The effect of capsazepine relative to untreated eggs varied by season. When the eggs developed in colder months, the majority of both treated and untreated eggs hatched as males, and in hot months nearly all of them were female.
But when ambient temperatures hovered around 28 °C—the “pivotal” temperature at which males turn female—the difference between untreated and treated eggs became apparent: capsazepine-treated eggs skewed heavily male when the temperatures dipped a little below that temperature, and female at slightly warmer temperatures. Untreated eggs, on the other hand, appeared to resist this shift, producing a 1:1 sex ratio.
The authors propose that untreated embryos—which have the ability to sense temperature—are offsetting heat variations by moving towards the cooler end of the egg at warmer temperatures, and vice versa. This expands the range of temperatures at which both sexes can exist in relatively even ratios. “Natural selection favors behaviors that increase an individual’s viability—in this case, by enabling it to develop as the sex that will benefit most from the current conditions,” Du writes in an email.
But this only works when ambient temperatures are close to “pivotal” temperatures, and as long as temperatures vary across the egg. It’s “one potential mechanism” that complements other strategies turtles have in place to handle climatic variations, such as mothers’ choice of shadier or deeper nests, Du explains.
Fredric Janzen, an evolutionary biologist at Iowa State University, is yet to be convinced that embryos can shift around the egg and influence their sex. As he and others have argued previously, the idea is implausible for several reasons. “In a real nest, they’ve only moved basically a millimeter—a millimeter in a thirty-four-millimeter egg . . . there’s no thermal gradient in a millimeter,” he explains. “And really, there’s no way for them to move because the yolk sac is large, it’s surrounded by an impenetrable membrane—so it’s not like these things can just swim. They’re stuck between an airspace and a big yolk,” adds Janzen, who has collaborated with one of the paper’s coauthors but wasn’t involved in the current study.
It may be plausible that embryos are passively pulled towards warmer temperatures, like any object in a fluid, Janzen says. But he can’t think of any explanation why they would be disproportionately drawn to cooler temperatures under warmer conditions.
Both Janzen and Valenzuela agree that the results would be more convincing had the authors tracked the embryo movement more closely, rather than merely recording the embryos’ positions before and after a week-long period—particularly as nest temperatures in the wild can fluctuate greatly throughout a given day. “It is unclear if embryos moved within the week between measurements,” notes Valenzuela, who has also collaborated with one of the study’s coauthors in the past but wasn’t involved in the new research.
In the paper, Du and his colleagues stress the potential for embryo thermoregulation to help ameliorate the effects of climate change.

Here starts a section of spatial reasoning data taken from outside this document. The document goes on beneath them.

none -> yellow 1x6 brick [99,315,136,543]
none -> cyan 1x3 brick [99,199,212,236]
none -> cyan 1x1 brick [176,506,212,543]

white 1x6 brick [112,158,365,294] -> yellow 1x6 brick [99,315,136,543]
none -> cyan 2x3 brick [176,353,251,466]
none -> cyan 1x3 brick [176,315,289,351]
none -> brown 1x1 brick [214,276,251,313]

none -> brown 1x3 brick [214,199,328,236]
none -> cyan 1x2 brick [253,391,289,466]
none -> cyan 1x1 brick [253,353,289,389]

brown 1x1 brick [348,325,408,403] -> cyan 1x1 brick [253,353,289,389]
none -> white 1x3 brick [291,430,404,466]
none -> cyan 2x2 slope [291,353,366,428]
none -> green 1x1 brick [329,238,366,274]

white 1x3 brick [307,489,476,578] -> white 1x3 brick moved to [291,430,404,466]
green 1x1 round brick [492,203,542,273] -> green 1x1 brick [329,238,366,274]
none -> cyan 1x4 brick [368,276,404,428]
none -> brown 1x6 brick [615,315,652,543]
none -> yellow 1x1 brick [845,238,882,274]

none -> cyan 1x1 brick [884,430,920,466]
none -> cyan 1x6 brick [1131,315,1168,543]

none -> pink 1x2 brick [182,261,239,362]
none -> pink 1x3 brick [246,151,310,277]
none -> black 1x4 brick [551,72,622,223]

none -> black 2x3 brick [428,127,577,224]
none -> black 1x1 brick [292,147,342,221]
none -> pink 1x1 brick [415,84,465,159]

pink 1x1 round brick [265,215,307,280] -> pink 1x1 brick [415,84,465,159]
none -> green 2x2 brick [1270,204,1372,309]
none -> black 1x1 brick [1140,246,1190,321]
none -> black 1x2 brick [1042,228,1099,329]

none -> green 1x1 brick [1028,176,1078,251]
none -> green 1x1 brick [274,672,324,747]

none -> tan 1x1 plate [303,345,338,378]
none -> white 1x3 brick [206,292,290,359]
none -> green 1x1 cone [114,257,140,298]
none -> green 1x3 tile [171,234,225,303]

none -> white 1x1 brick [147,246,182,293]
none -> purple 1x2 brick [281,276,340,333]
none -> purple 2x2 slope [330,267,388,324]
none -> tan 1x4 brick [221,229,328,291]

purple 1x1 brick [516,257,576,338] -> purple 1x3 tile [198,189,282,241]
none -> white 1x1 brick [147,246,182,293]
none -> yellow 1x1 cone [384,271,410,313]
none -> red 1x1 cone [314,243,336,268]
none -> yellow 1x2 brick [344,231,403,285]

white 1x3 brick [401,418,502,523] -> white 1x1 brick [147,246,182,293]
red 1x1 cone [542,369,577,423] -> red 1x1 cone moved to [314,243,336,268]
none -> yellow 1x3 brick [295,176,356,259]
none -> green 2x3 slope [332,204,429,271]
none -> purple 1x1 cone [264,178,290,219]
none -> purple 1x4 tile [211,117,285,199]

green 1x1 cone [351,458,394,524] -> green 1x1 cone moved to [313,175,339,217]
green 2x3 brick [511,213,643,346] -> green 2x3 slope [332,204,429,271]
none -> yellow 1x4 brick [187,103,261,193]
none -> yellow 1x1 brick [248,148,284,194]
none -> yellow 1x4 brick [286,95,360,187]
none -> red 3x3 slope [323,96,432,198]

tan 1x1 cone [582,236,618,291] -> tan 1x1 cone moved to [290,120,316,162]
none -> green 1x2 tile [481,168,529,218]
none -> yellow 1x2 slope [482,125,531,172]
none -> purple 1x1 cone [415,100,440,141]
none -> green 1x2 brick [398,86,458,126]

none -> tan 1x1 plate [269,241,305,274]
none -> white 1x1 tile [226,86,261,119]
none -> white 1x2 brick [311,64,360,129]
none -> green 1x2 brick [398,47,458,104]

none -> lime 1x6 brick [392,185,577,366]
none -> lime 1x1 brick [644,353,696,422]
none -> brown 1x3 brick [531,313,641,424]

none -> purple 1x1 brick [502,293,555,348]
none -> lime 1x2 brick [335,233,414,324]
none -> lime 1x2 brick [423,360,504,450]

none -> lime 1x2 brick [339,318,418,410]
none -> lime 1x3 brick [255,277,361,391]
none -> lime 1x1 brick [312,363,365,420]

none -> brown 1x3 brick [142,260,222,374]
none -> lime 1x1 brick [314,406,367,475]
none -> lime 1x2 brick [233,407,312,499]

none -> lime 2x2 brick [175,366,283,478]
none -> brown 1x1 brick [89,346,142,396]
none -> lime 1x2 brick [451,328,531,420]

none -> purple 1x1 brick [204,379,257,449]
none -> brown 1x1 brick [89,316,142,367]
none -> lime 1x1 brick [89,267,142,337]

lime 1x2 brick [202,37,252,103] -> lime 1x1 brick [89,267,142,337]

Using a climate change model to predict the sex ratio of Chinese pond turtles, they find that the ability to thermoregulate leads to more even sex ratios than when thermoregulation is not taken into account. But Valenzuela notes that reptile embryos’ capacity to do so is likely extremely limited, given that their influence on their sex is restricted to a very narrow range of temperatures.
Extraordinary results warrant skepticism, Janzen concludes. “I really look forward to the possibility that these findings might be replicated by scientists studying other species with this temperature-dependent sex determination. That would certainly give a better feel for the generality of their results.”
Y. Ye et al., “The embryos of turtles can influence their own sexual destinies,” Current Biology, doi:10.1016/j.cub.2019.06.038, 2019.